Mientras que el Estado aparece como superestructura artificial (cuando no arbitraria y dictatorial), las regiones, nacionalidades o naciones de la península ibérica se presentan como la realidad política primigenia. Ya lo dijimos antes: ¿cómo no va a ser un demócrata autonomista? Libertad, amnistía y estatuto de autonomía es la traducción española de liberté, egalité, fraternité.
Un modelo para la desintegración
Hay quienes se oponen a las concesiones del Estado ante los nacionalistas en general y ahora ante los independentistas catalanes en particular aludiendo a la voracidad insaciable de todo nacionalismo.
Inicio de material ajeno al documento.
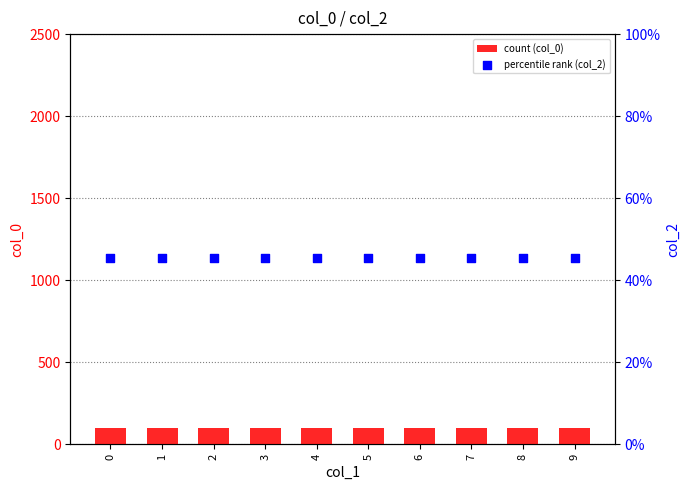

Which series contains the highest Y value?

count (col_0)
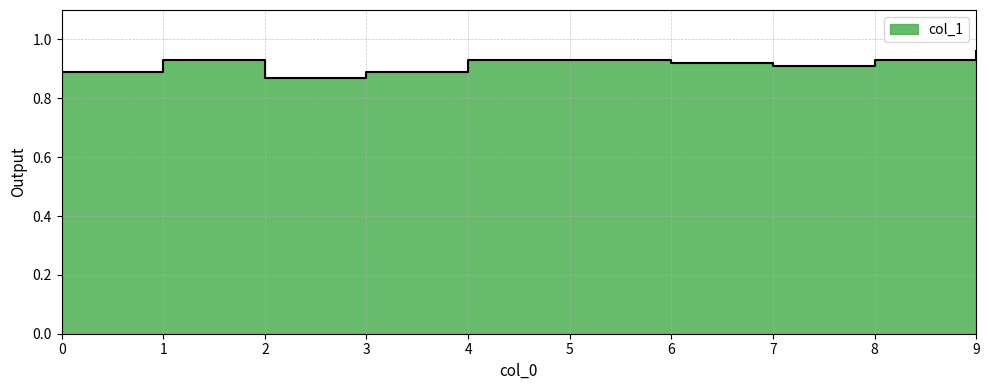

Rank the categories by value from highest to lowest.

9, 1, 4, 5, 8, 6, 7, 0, 3, 2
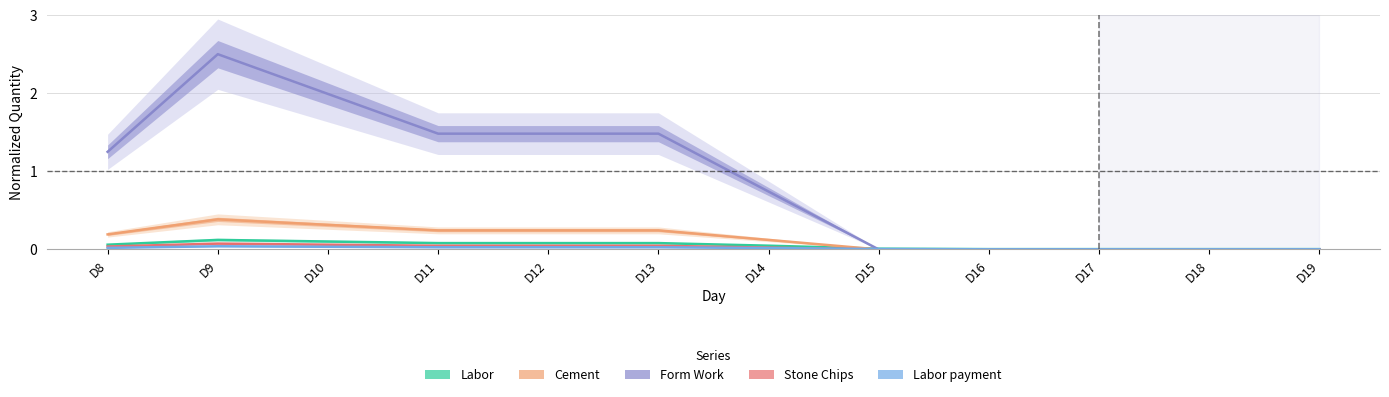

Is it true that Stone Chips equals 0.1 at D13?

False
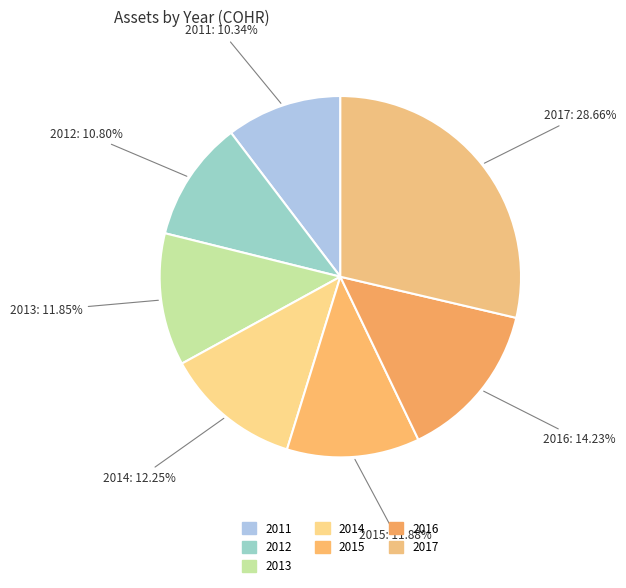

True or false: 2012 accounts for 11% of the total.

True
Esto en sí es obvio: no se gana al monstruo satisfaciendo puntualmente su apetito, porque siempre querrá más y tendrá un sexto sentido para olfatear nuestra debilidad.
Las transferencias de competencias a las autonomías solo circulan en España en un sentido: para los nacionalistas periféricos, el techo de hoy es el suelo de mañana
Las primeras medidas del nuevo gobierno socialista de Pedro Sánchez han estado dirigidas a satisfacer las exigencias de los nacionalistas. Podría decir que es inútil, pero sería muy optimista si lo dijese. Para Pedro Sánchez es útil, porque le sirve para ganar tiempo, lo que más precisa. Para los proyectos nacionalistas periféricos es todavía más útil, porque las competencias que se ganan jamás se devolverán. Las transferencias de competencias a las autonomías solo circulan en España en un sentido. Para los nacionalistas, el techo de hoy es el suelo de mañana.
El problema, con todo, tiene perfiles todavía más alarmantes y no afecta solo a las relaciones del Estado con los movimientos nacionalistas. Los nacionalismos periféricos no representan en cierto modo más que la exacerbación de la dinámica centrífuga de un sistema perverso en su propio diseño, el Estado autonómico tal y como fue concebido en la Constitución del 78. No voy a entrar ahora en si se pudo o no hacer de otra manera. El mapa político español, fragmentado en comunidades y ciudades autónomas, es un mosaico tan arbitrario como insostenible, en el que campan por sus fueros (nunca mejor dicho) unas modernas oligarquías.
El mapa político español, fragmentado en comunidades es un mosaico tan arbitrario como insostenible, en el que campan por sus fueros unas modernas oligarquías
Da igual o casi que el coto cerrado lo administre la derecha o la izquierda, nacionalistas o no nacionalistas. Hasta en el interior de los grandes partidos los que mandan son los barones territoriales. Mientras, en un goteo inacabable, el Estado sigue vaciándose de recursos y de instrumentos efectivos de gobierno, dejándose jirones de su legitimidad en un empeño perdido de antemano. En algún momento, digo yo, habrá que poner el cascabel al gato. O si no, atenernos a las consecuencias.